I get a bit ranty over this because in the world of data and software, it should be as simply as running one command to verify results. In fact, it could be made automatic. It would take a lot of effort but if we care about science being reproducible — which we do because it is the most important rule of experimental science — then incentives need to be put in place to make this happen. Let’s not rate scientists on how many papers they publish but on how good their science is.
To that end, all our code can be found on github. Our raw data and results on Zenodo. But, and this is an important point, do please be fair and friendly in your criticisms. Sometimes, people fear putting their code out there, for risk of being torn down by self righteous programmers and aresholes on Twitter (Elon Musk is back again I see!), and that doesn’t solve the problem.
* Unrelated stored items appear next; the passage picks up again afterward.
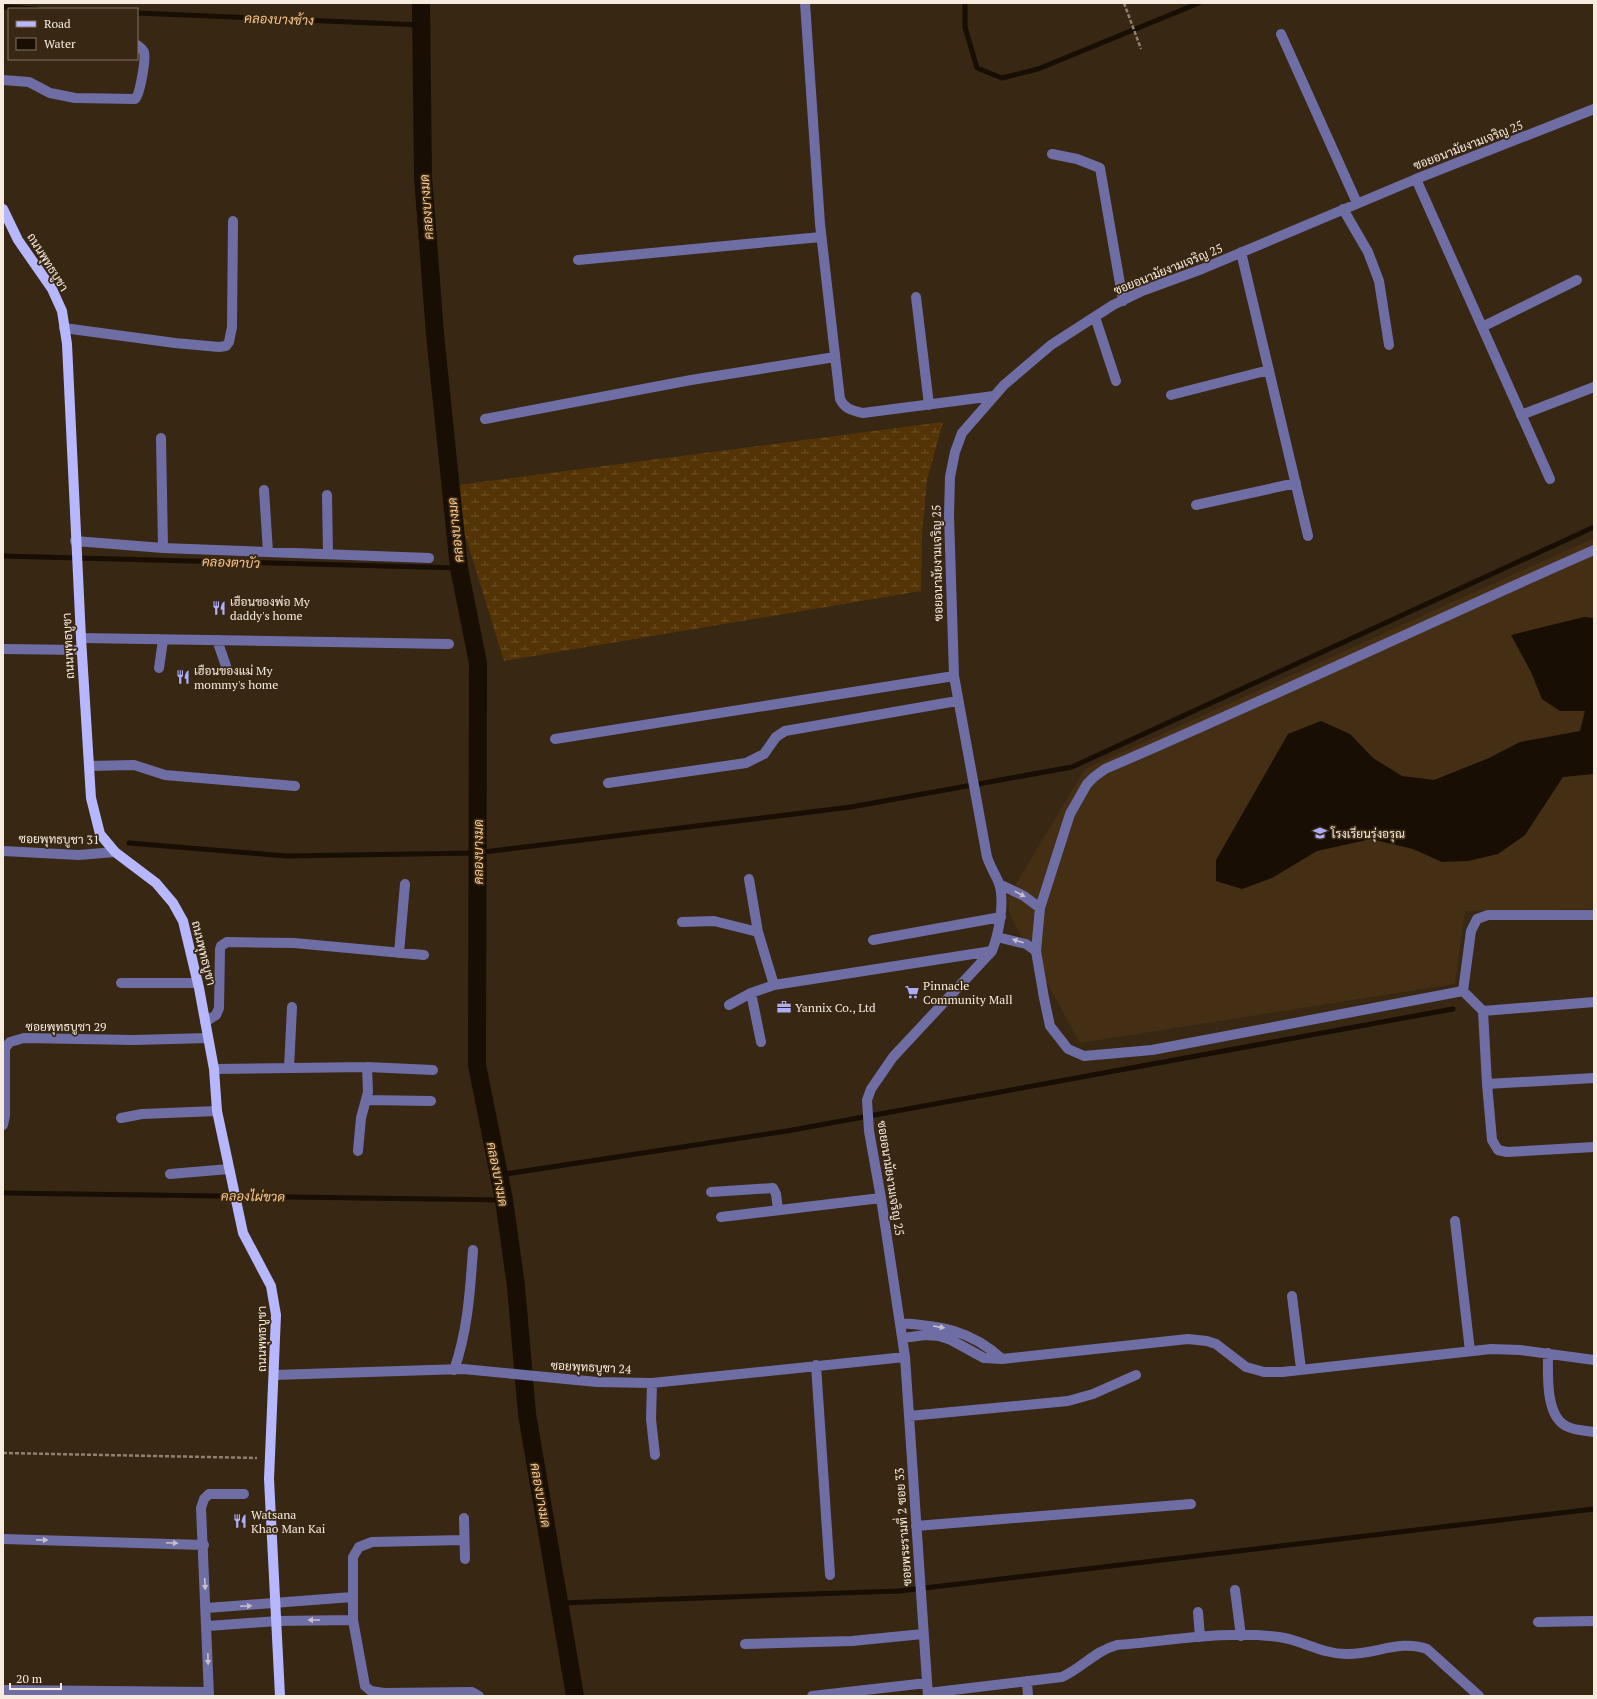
<svg xmlns="http://www.w3.org/2000/svg" width="1597" height="1699" viewBox="0 0 1597 1699" font-family="'PT Serif',Sarabun,serif">
<defs>
<pattern id="wetland-marsh" width="20" height="14" patternUnits="userSpaceOnUse"><rect width="20" height="14" fill="#543406"/><path d="M1 5h8M5 5V1M11 12h8M15 12V8" fill="none" stroke="#6d522a"/></pattern>
</defs>
<rect width="100%" height="100%" fill="#382712"/>
<path fill="#442f14" d="M1594 538V909L1465 911 1455 984 1080 1043 1010 916 1008 897 1085 769Z"/>
<path fill="url(#wetland-marsh)" d="M943 422 927 480 922 534 921 591 504 661 450 486Z"/>
<path fill="#180e04" d="M1584 617 1594 618V774L1563 777 1525 835 1498 854 1468 861 1442 862 1413 849 1371 839 1317 851 1272 878 1242 889 1216 881V860L1288 734 1321 721 1350 734 1373 758 1402 776 1434 780 1489 758 1520 742 1580 731 1585 711H1560L1542 699 1531 672 1511 635Z"/>
<g fill="none" stroke-linecap="round" stroke-linejoin="round">
<path stroke="#180e04" stroke-width="5" d="M965 3V27L977 68 1002 78 1038 69 1199 3
M3 7 37 9
M137 13 421 25
M3 556 459 568
M129 843 286 856 476 853 851 807 1072 767 1594 527
M499 1175 787 1131 1453 1009
M3 1193 504 1200
M560 1603 899 1591 1594 1509"/>
<path stroke="#180e04" stroke-width="18" d="M421 3 423 177 435 334 459 568 478 663 477 1065 504 1200 516 1286 527 1414 575 1696"/>
<path stroke="#8f806f" stroke-width="2.5" stroke-dasharray="4 2" stroke-linecap="butt" d="M1124 3 1141 49
M3 1453 257 1458"/>
<path stroke="#6e6ea5" stroke-width="10" d="M805 3 820 224 840 399C845 409 851 410 863 413L994 396
M1281 34 1357 203
M3 80 29 82 50 93 75 98 135 99C140 95 146 59 144 52 142 49 140 47 137 45
M1052 154 1077 159 1100 168 1123 301
M1416 179 1550 479
M1343 209 1368 252 1379 281 1389 345
M1241 252 1308 536
M578 260 821 237
M916 297 929 405
M1095 317 1116 381
M1482 327 1577 280
M64 328 175 343 219 347 226 346 229 342 232 327 233 221
M1171 395 1269 370
M1521 415 1594 387
M485 419 691 380 835 357
M161 438 163 548
M264 490 268 552
M327 495 328 554
M1196 505 1296 483
M75 541 163 548 429 558
M81 638 449 644
M217 640 226 666
M3 649 81 650
M159 668 163 640
M555 739 954 676
M89 766 134 765 165 775 295 786
M608 783 746 763 764 754 776 737 785 731 957 701
M3 851 79 855 115 852
M749 879 758 932 774 985
M999 884 1024 896 1040 908
M682 922 714 921 758 932
M997 937 1026 944 1036 951
M873 940 1001 917
M399 953 405 884
M121 983H198
M1463 991 1152 1050 1084 1056 1068 1049 1050 1026 1044 998 1036 951 1040 908 1070 814 1087 784 1094 777 1105 769C1269 699 1430 622 1594 550
M1463 991 1483 1011 1487 1084 1492 1140 1498 1150 1507 1152 1594 1147
M1463 991 1471 931 1477 919 1488 915H1594
M751 993 761 1042
M729 1005 751 993 774 985 992 951
M1483 1011 1594 1002
M205 1022 216 1015 219 1008 220 949 221 946 227 942 294 943 424 955
M289 1068 292 1007
M214 1069 367 1067 433 1070
M1487 1084 1594 1078
M367 1100 431 1101
M121 1118 142 1114 217 1111
M3 1125 5 1116V1048L10 1042 24 1038 134 1040 208 1038
M358 1151 361 1118 368 1092 367 1067
M170 1174 229 1169
M711 1192 773 1188 776 1194 778 1210
M721 1217 881 1198
M1455 1221 1470 1351
M1292 1296 1301 1369
M900 1323C941 1326 971 1330 1002 1359
M903 1338 925 1335 939 1336 951 1340 984 1358 1002 1359 1188 1339 1207 1341 1216 1344 1246 1367 1264 1372H1282L1491 1349 1520 1350 1594 1360
M1548 1353C1548 1374 1545 1415 1566 1426 1575 1431 1585 1430 1594 1432
M816 1365 830 1575
M454 1370C468 1330 470 1291 473 1250
M274 1375 463 1369 597 1382 652 1383 905 1357
M652 1383 651 1419 655 1455
M909 1416 1068 1401 1093 1394 1136 1375
M464 1518 465 1559
M916 1526 1191 1504
M3 1539 204 1545
M464 1540 372 1542 359 1547 353 1557V1620L365 1686 371 1691 384 1693 472 1692 479 1696
M1235 1590 1241 1636
M207 1608 352 1597
M1198 1612 1200 1637
M1538 1622 1594 1621
M208 1626 277 1621 353 1620
M745 1644 852 1641 923 1634
M1027 1681 1028 1696
M3 1690 209 1692
M928 1693 1062 1677C1082 1668 1095 1651 1117 1645 1170 1641 1225 1630 1279 1637 1302 1640 1322 1654 1346 1654 1374 1655 1400 1639 1427 1649L1479 1696
M209 1696 201 1508 204 1499 209 1494H244
M812 1696 927 1683
M928 1696 905 1357 881 1198 869 1131 867 1100 871 1089 893 1057 992 951C999 933 1005 902 999 883 995 874 990 866 987 857L954 676 949 515 950 477 955 452 962 433 1004 385 1051 345 1113 305 1142 291 1202 269 1416 179 1594 109"/>
<path stroke="#b6b7fc" stroke-width="10" d="M3 209 18 240 52 289 62 311 67 344 81 638 91 798 100 834 115 852 156 883 173 903 183 921 199 988 214 1069 217 1111 243 1233 271 1286 276 1315 269 1479 280 1696"/>
</g>
<defs><path id="oneway-solid" d="M-6-.8H1V-3.2L6.5 0L1 3.2V.8H-6Z"/></defs>
<g fill="#c7bfcb">
<use href="#oneway-solid" transform="translate(1020 894) rotate(28)"/>
<use href="#oneway-solid" transform="translate(1018 941) rotate(-162)"/>
<use href="#oneway-solid" transform="translate(939 1327) rotate(9)"/>
<use href="#oneway-solid" transform="translate(42 1540) rotate(1)"/>
<use href="#oneway-solid" transform="translate(172 1543) rotate(2)"/>
<use href="#oneway-solid" transform="translate(205 1584) rotate(87)"/>
<use href="#oneway-solid" transform="translate(246 1606) rotate(-3)"/>
<use href="#oneway-solid" transform="translate(314 1620) rotate(180)"/>
<use href="#oneway-solid" transform="translate(208 1659) rotate(89)"/>
</g>
<defs>
<symbol id="restaurant-bare" viewBox="-9 -9 18 18"><path d="M-5-6h1v4h1v-4h1v4h1v-4h1v5L-1.5 .5V6h-2V.5L-5-1ZM5-6V6H3V1.5H1.5Q1.5-4 5-6Z" fill="#adaefb" stroke="#382712" stroke-width="2.5" paint-order="stroke"/></symbol>
<symbol id="school-bare" viewBox="-9 -9 18 18"><path d="M0-5L7-2L0 1L-7-2ZM-4 1L0 2.5L4 1V4Q0 6-4 4Z" fill="#adaefb" stroke="#382712" stroke-width="2.5" paint-order="stroke"/></symbol>
<symbol id="supermarket-bare" viewBox="-9 -9 18 18"><path d="M-6-5.5h2.5l.6 2H6L4.5 2H-2.5L-4.4-4H-6ZM-1.5 3.2a1.3 1.3 0 1 0 .1 0ZM3 3.2a1.3 1.3 0 1 0 .1 0Z" fill="#adaefb" stroke="#382712" stroke-width="2.5" paint-order="stroke"/></symbol>
<symbol id="office-bare" viewBox="-9 -9 18 18"><path d="M-6-3h4V-5.5h4V-3h4V5H-6ZM-1-4.5V-3h2v-1.5ZM-6 0V1H6V0Z" fill="#adaefb" stroke="#382712" stroke-width="2.5" paint-order="stroke"/></symbol>
</defs>
<g fill-rule="evenodd">
<use href="#restaurant-bare" x="209" y="598" width="20" height="20"/>
<use href="#restaurant-bare" x="173" y="667" width="20" height="20"/>
<use href="#school-bare" x="1310" y="823" width="20" height="20"/>
<use href="#supermarket-bare" x="902" y="982" width="20" height="20"/>
<use href="#office-bare" x="774" y="997" width="20" height="20"/>
<use href="#restaurant-bare" x="230" y="1511" width="20" height="20"/>
</g>
<g text-anchor="middle" dominant-baseline="central" stroke-width="3.5" stroke-linejoin="round" paint-order="stroke">
<g font-size="12" fill="#f7ebdf" stroke="#382712">
<text transform="translate(1468 145) rotate(-21)">ซอยอนามัยงามเจริญ 25</text>
<text transform="translate(48 262) rotate(58)">ถนนพุทธบูชา</text>
<text transform="translate(1168 269) rotate(-22)">ซอยอนามัยงามเจริญ 25</text>
<text transform="translate(937 563) rotate(-91)">ซอยอนามัยงามเจริญ 25</text>
<text transform="translate(68 646) rotate(-93)">ถนนพุทธบูชา</text>
<text transform="translate(59 839) rotate(1)">ซอยพุทธบูชา 31</text>
<text transform="translate(204 953) rotate(76)">ถนนพุทธบูชา</text>
<text x="66" y="1026">ซอยพุทธบูชา 29</text>
<text transform="translate(891 1178) rotate(81)">ซอยอนามัยงามเจริญ 25</text>
<text transform="translate(261 1339) rotate(-90)">ถนนพุทธบูชา</text>
<text transform="translate(591 1367) rotate(3)">ซอยพุทธบูชา 24</text>
<text transform="translate(903 1527) rotate(-94)">ซอยพระรามที่ 2 ซอย 33</text>
</g>
<g font-size="12" fill="#f7ebdf" stroke="#382712" text-anchor="start">
<text x="230" y="601">เฮือนของพ่อ My<tspan x="230" dy="14">daddy's home</tspan></text>
<text x="194" y="670">เฮือนของแม่ My<tspan x="194" dy="14">mommy's home</tspan></text>
<text x="1331" y="833">โรงเรียนรุ่งอรุณ</text>
<text x="923" y="985">Pinnacle<tspan x="923" dy="14">Community Mall</tspan></text>
<text x="795" y="1007">Yannix Co., Ltd</text>
<text x="251" y="1514">Watsana<tspan x="251" dy="14">Khao Man Kai</tspan></text>
</g>
<g font-size="13" font-style="italic" fill="#fac78b" stroke="#382712">
<text transform="translate(279 19) rotate(2)">คลองบางช้าง</text>
<text transform="translate(426 207) rotate(-94)">คลองบางมด</text>
<text transform="translate(455 530) rotate(-96)">คลองบางมด</text>
<text transform="translate(231 562) rotate(2)">คลองตาบัว</text>
<text transform="translate(478 852) rotate(-90)">คลองบางมด</text>
<text transform="translate(498 1174) rotate(79)">คลองบางมด</text>
<text transform="translate(253 1196) rotate(1)">คลองไผ่ขวด</text>
<text transform="translate(541 1495) rotate(80)">คลองบางมด</text>
</g>
</g>
<rect width="1597" height="1699" fill="none" stroke="#f7ebdf" stroke-width="8"/>
<rect x="8" y="8" width="130" height="52" fill="#382712" stroke="#847564"/>
<rect x="16" y="21" width="20" height="6" fill="#b6b7fc" stroke="#847564"/>
<text x="44" y="28" font-size="12" fill="#f7ebdf">Road</text>
<rect x="16" y="38" width="20" height="12" fill="#180e04" stroke="#847564"/>
<text x="44" y="48" font-size="12" fill="#f7ebdf">Water</text>
<path d="M10 1683v6h51v-6" fill="none" stroke="#f7ebdf" stroke-width="2"/>
<text x="16" y="1683" font-size="12" fill="#f7ebdf" stroke="#382712" stroke-width="3" paint-order="stroke">20 m</text>
</svg>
The other side of the bargain is if we want better science software, critics need to be constructive.
If you want to write good software for science, there are some great guidelines and checklists out there including:
Where to next?
Our program HOLLy is now out there in the world, ready to be used and verified by anyone who wants to have a go. I hope it’ll be useful for these working with high-throughput microscopy data. The story isn’t over yet. No doubt I’ll need to revise the code, update the documentation, maybe add some features or take away others. The paper itself is still under review at the moment — there will be corrections and things to change no doubt (It’s well understood that reviewer 2 is always a pain in the arse).
But for now, I’m moving on to the next stage of my research, where we take what we’ve learned and apply it to a totally different area and a slightly different problem.